#### Exercise 1:
List every line in the entries below that contains the word "files".

#### Text excerpt:

◇ ◇ ◇

CO2 Increase

CO2 in our atmosphere is still increasing. In fact this year the annual average amount has passed 400 ppmv (part per million by volume) for the first time in a long time — at least a million years. The reason: we’re burning fossil fuels like oil, coal, natural gas. When we do, it turns that long-buried carbon into carbon dioxide, which ends up in the atmosphere. It’s as simple as that.

Lately, though, more and more are talking about reducing our emissions of CO2. So, how is planet earth doing? We haven’t stopped increasing atmospheric CO2, but is there any sign that at least we’ve slowed down?

Here’s CO2 concentration from the Mauna Loa atmospheric observatory:


Clearly there’s an annual cycle; we can see the planet “breathe” in and out each year. During spring and summer in the northern hemisphere (where most of the land is), plants grow, absorbing CO2 from the atmosphere. During fall and winter they decay, releasing CO2 back into the air.

So, the first thing I’ll do is remove the annual cycle to give a clearer picture of the changes which are not part of that annual cycle of plant growth and decay. Then I’ll compute yearly averages of such “de-seasonalized” data. We get this:


Yes, it’s still going up. But how fast? I’ll estimate it in two ways. For one, I’ll fit a smooth curve, and a piecewise-linear fit with changepoint analysis, and use those to estimate when and how the growth rate has changed. For an even simpler method, I’ll just take the difference in the amount from one year to the next. Both will give me estimates of how much CO2 is increasing each year, which we can examine for growth rate changes.

Change-point analysis suggests three moments of rate change, at all of which the rate increased:


The changes are a lot easier to see if we first subtract a straight line from the data, showing “linearly de-trended” data and its changes. That gives us this:


This suggests that there’s no change in the growth rate after 2000 — at least, none we can confirm with confidence. We do note, however, that the growth rate has increased over time. This models it as sudden changes from one time span to another, but that’s not necessarily the way it’s really happening.

◇ ◇ ◇

#### Information:

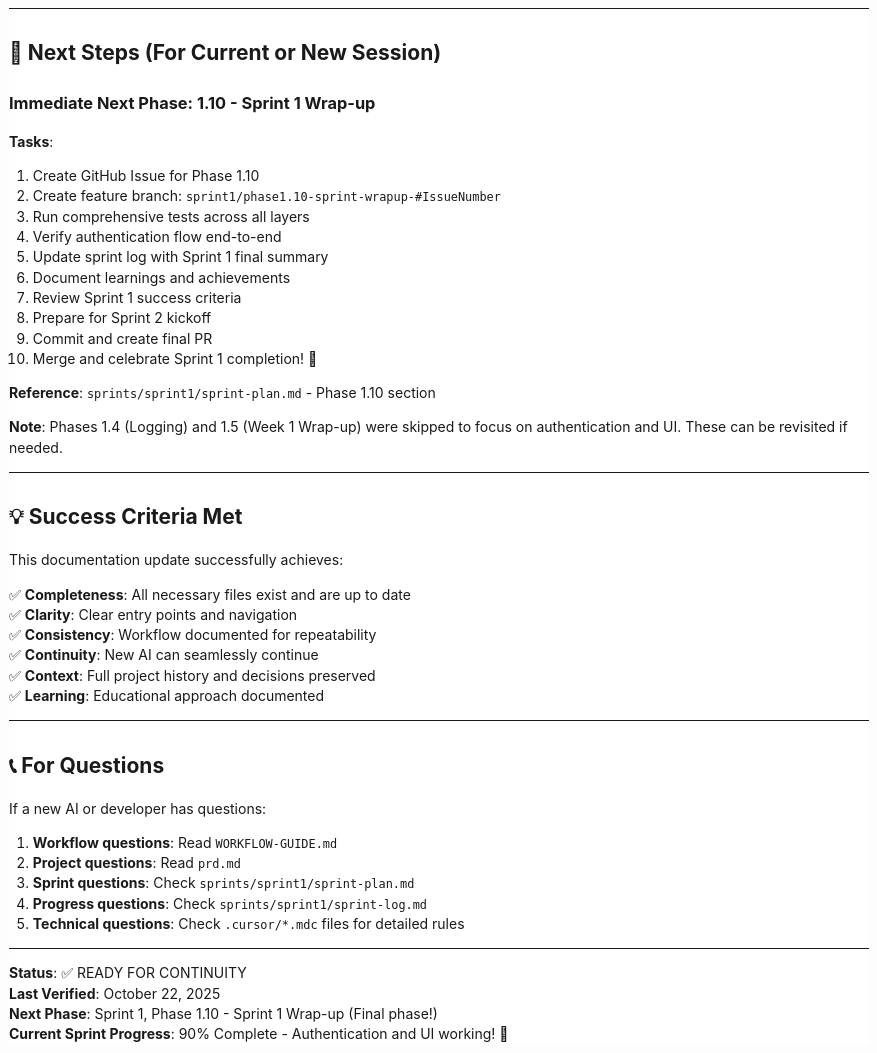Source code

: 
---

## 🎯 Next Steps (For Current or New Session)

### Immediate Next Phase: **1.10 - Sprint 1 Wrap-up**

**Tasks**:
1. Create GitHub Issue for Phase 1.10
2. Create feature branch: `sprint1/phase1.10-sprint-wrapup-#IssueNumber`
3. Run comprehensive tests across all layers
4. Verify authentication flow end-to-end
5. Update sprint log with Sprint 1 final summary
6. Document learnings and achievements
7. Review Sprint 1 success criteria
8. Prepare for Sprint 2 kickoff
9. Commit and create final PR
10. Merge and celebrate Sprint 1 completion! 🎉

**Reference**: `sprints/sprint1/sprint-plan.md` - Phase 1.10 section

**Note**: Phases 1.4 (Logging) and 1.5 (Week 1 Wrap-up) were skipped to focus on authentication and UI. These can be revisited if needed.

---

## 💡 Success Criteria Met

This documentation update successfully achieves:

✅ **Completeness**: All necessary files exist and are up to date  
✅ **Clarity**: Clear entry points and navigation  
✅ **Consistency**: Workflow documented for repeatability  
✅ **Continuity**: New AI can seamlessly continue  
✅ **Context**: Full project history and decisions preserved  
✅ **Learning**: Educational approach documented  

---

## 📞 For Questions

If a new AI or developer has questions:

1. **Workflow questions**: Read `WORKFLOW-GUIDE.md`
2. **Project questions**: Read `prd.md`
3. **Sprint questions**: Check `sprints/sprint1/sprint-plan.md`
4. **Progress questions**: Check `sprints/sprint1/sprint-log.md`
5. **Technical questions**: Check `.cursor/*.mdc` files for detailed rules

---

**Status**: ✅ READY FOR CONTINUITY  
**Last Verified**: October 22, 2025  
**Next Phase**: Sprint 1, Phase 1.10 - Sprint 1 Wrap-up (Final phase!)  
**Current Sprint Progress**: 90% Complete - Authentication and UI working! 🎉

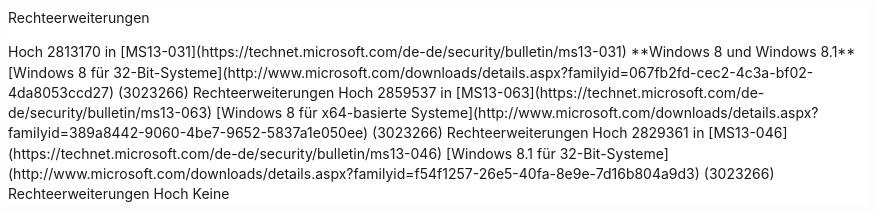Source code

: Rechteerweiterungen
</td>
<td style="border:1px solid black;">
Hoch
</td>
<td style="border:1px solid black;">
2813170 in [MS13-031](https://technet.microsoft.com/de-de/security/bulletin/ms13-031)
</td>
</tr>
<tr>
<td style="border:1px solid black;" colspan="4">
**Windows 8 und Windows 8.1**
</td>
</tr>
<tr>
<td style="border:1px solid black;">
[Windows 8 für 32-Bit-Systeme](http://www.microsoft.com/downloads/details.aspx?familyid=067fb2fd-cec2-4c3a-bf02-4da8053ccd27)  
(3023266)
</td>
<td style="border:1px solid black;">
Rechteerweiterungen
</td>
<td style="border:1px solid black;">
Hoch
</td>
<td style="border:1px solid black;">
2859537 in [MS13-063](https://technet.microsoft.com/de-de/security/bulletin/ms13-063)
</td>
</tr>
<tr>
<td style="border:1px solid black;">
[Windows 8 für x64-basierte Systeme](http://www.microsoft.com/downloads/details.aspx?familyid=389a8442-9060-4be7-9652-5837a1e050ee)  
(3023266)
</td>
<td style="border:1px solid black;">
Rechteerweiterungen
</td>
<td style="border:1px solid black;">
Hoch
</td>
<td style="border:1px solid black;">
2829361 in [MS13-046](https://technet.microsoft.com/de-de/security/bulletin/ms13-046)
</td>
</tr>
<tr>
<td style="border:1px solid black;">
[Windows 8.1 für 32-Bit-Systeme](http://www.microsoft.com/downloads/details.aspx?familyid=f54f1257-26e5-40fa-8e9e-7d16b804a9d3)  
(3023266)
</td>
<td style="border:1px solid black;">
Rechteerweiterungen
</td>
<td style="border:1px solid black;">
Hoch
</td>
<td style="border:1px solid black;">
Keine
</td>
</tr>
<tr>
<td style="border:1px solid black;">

◇ ◇ ◇

#### Exercise 2:
According to the CO2 increase text, which observatory supplies the CO2 concentration data?

#### Answer section 1:
✅ **Completeness**: All necessary files exist and are up to date  
5. **Technical questions**: Check `.cursor/*.mdc` files for detailed rules

#### Answer section 2:
The Mauna Loa atmospheric observatory.